### WORK ORDER
From the text on the Onyx album Triggernometry, pull out everything from "Triggernometry is the" down to "Albums music chart.", word for word.

### PASSAGE FOR REVIEW
Triggernometry is the fifth album from hardcore rap group Onyx, released on July 22, 2003, by D3 Entertainment. The whole album was produced by Kronic Tones. The album features appearances by American rappers T Hussle, Genovese, Begetz, X1, Bad Luck, Dirty Getinz. The album peaked at No. 66 on the Top R&B/Hip-Hop Albums music chart.

Background 
Triggernometry is an album consisting of 10 new tracks and 11 stories from the life of the group Onyx, told by the group members themselves in the gap between the songs. All the songs were produced by one producer Kronic Tones, who had already produced 7 tracks for Fredro Starr's second solo album Don't Get Mad Get Money. The album was criticized by the fans of the group Onyx, who believe that such production is suitable only for nightclubs, but not for the streets. Originally, the album was due out on October 31 under the title Triggernometry: The Study of Guns, but later the name was shortened to Triggernometry, and the album was released earlier.

Singles 
The one and only single, "Mama Cryin'/Wild N Here" featuring X1, Begetz, Dirty Getinz, Bad Luck was released in 2003.

### PROVIDED RECORDS

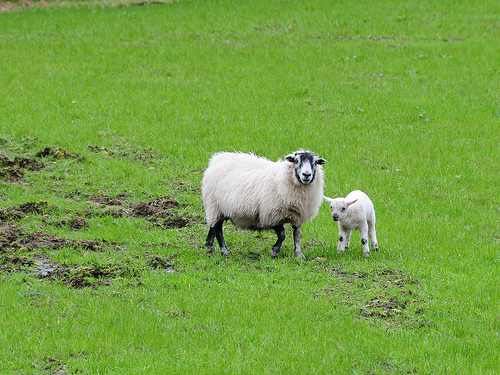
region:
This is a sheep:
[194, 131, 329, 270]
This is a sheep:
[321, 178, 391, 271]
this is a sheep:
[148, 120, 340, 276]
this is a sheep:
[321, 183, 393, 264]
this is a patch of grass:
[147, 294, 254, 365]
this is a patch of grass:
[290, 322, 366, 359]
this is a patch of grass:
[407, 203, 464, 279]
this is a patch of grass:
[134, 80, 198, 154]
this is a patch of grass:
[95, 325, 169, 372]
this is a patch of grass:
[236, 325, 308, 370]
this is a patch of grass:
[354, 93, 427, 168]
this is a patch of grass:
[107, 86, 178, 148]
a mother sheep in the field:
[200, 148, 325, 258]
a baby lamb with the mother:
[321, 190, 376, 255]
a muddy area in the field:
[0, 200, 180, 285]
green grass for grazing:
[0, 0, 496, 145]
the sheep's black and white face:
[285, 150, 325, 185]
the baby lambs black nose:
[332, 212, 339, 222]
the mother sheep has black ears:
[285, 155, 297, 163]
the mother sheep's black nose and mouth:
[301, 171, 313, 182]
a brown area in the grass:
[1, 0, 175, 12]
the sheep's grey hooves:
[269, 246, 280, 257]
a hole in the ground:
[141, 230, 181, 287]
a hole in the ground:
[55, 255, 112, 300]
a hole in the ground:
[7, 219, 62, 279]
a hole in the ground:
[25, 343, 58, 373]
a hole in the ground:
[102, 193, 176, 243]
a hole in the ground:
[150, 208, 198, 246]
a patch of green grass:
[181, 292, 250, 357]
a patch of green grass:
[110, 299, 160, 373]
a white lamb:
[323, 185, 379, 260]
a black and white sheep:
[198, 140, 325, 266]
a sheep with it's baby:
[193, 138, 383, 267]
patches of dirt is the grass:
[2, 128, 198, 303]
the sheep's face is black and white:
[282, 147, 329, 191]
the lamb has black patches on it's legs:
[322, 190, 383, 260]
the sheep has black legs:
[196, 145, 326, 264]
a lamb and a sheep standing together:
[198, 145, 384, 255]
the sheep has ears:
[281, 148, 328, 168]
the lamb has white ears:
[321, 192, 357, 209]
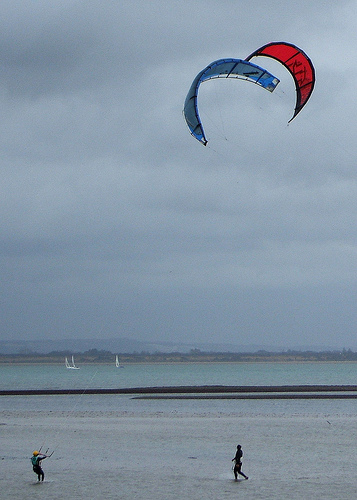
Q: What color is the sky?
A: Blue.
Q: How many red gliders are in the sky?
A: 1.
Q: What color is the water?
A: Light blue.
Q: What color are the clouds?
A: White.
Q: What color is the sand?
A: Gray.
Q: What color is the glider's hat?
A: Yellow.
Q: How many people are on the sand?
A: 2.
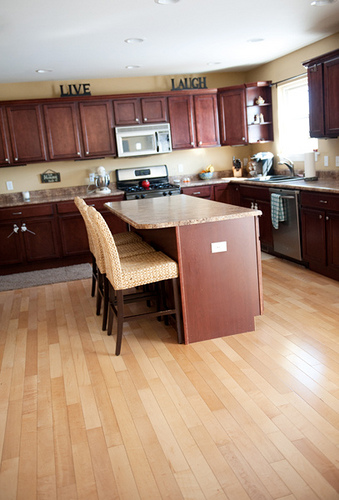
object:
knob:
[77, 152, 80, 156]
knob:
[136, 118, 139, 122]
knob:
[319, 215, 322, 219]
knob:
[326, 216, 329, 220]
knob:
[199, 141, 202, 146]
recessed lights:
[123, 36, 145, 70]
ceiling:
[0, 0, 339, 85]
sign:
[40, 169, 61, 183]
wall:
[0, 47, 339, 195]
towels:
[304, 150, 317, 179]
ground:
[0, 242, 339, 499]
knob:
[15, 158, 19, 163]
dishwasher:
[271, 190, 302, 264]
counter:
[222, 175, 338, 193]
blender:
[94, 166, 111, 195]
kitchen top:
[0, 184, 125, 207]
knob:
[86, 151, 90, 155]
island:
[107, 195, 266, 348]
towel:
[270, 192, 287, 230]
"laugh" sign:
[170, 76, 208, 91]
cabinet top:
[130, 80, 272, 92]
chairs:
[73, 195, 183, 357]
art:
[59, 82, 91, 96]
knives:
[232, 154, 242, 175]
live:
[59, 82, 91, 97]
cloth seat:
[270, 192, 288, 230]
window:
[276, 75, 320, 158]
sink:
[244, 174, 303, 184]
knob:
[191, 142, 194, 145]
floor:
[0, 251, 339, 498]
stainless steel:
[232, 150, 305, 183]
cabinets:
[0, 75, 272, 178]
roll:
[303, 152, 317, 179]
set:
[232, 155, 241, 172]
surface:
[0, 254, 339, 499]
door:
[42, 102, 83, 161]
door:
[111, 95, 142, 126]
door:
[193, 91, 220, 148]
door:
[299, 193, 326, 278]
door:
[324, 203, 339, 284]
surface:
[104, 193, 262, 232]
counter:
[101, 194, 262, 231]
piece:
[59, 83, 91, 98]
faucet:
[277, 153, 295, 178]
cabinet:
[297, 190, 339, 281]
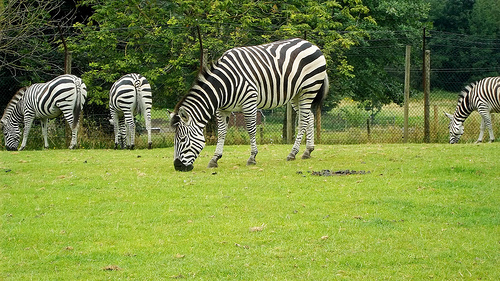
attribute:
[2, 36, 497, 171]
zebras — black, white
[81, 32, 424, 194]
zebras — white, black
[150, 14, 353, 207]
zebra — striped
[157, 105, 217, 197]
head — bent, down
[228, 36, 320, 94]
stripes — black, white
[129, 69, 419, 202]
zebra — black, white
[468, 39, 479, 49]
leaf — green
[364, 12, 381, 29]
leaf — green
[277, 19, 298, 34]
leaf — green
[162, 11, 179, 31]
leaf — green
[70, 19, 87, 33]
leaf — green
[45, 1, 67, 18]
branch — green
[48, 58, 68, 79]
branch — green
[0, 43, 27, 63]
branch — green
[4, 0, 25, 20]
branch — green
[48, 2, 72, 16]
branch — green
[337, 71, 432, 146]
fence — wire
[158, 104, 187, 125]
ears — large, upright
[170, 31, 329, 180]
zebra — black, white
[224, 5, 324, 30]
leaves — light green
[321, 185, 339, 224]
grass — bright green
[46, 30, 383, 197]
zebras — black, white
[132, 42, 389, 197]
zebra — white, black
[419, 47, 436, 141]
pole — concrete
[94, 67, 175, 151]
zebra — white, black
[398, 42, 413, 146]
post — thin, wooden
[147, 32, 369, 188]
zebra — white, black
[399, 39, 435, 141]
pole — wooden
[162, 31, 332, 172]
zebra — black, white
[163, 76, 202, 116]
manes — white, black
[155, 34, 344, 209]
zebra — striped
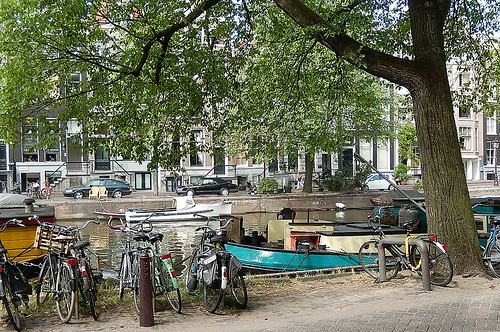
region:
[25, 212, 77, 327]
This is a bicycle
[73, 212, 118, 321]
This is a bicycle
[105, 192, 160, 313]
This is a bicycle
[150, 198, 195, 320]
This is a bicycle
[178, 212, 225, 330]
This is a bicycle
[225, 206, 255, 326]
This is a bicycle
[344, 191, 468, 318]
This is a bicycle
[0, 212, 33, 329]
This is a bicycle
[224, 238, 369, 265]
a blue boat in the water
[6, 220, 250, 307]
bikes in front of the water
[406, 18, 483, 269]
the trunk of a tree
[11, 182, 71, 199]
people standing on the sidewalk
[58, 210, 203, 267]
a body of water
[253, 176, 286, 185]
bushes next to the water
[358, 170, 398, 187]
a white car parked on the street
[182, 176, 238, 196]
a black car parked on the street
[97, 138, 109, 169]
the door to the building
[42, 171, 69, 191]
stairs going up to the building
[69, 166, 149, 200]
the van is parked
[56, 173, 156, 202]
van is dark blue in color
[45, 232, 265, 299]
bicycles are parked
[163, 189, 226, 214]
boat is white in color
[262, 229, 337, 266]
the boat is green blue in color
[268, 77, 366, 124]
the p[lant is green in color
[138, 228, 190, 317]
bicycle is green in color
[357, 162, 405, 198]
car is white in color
--
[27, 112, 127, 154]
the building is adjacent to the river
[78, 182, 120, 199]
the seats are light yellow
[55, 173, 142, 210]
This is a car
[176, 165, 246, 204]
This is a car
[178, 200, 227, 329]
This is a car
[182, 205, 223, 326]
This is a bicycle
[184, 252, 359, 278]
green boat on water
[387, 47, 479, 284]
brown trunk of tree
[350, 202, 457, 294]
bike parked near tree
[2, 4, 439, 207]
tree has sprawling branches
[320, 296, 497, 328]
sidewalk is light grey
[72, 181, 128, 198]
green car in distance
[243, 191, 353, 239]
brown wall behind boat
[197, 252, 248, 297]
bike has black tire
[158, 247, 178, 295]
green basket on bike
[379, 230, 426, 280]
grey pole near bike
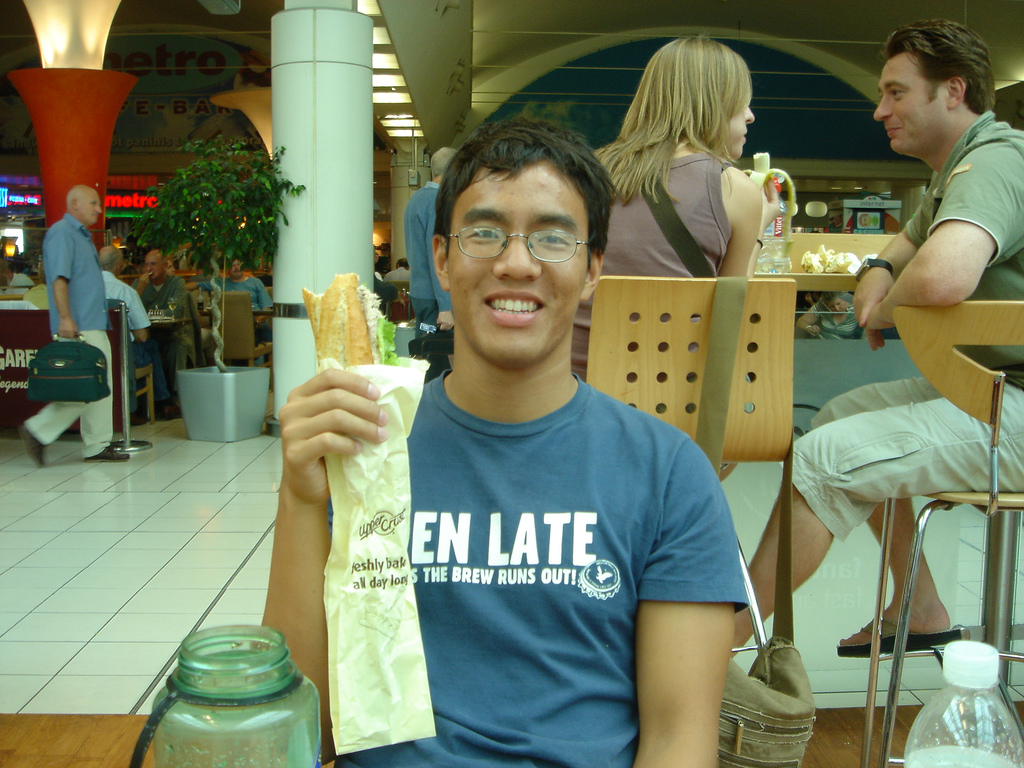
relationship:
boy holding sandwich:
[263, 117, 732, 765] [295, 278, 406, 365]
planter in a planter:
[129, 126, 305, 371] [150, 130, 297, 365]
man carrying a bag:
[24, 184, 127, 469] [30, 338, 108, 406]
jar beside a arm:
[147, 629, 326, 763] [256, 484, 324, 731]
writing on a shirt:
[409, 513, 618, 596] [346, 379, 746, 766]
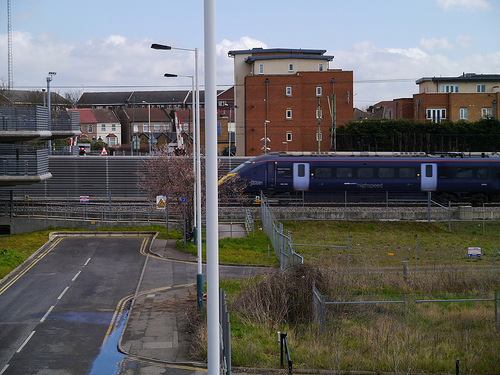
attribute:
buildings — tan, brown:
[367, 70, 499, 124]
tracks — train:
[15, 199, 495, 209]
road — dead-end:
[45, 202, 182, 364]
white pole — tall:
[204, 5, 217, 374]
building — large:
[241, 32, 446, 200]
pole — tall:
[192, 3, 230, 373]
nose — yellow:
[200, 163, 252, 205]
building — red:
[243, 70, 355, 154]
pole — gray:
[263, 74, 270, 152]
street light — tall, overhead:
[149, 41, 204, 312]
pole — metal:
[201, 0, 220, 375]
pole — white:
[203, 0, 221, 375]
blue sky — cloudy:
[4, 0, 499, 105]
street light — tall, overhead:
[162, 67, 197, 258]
* * *
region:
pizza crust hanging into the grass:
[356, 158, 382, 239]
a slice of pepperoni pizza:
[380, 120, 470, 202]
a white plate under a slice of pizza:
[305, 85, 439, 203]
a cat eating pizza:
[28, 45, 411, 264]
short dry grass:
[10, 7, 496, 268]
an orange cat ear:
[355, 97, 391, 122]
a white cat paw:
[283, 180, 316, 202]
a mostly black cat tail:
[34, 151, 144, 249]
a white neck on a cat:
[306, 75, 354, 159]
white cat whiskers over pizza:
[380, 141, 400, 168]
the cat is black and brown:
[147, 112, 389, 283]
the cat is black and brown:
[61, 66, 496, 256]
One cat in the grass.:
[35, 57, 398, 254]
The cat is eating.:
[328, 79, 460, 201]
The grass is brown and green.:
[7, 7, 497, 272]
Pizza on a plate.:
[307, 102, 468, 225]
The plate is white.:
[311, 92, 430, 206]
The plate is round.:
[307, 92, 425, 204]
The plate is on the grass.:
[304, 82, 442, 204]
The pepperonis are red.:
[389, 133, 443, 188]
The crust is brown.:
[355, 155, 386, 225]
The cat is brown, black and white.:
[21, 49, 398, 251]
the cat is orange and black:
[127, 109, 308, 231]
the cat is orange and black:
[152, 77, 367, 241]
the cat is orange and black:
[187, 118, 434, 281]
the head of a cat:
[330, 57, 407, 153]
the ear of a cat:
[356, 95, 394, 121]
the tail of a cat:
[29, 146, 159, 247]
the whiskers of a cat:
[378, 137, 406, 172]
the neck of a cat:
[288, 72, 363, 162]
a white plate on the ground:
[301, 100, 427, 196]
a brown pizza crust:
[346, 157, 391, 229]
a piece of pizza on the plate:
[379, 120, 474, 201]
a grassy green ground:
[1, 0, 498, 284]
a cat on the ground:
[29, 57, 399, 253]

### FINISHED EXERCISE
Triggernometry is the fifth album from hardcore rap group Onyx, released on July 22, 2003, by D3 Entertainment. The whole album was produced by Kronic Tones. The album features appearances by American rappers T Hussle, Genovese, Begetz, X1, Bad Luck, Dirty Getinz. The album peaked at No. 66 on the Top R&B/Hip-Hop Albums music chart.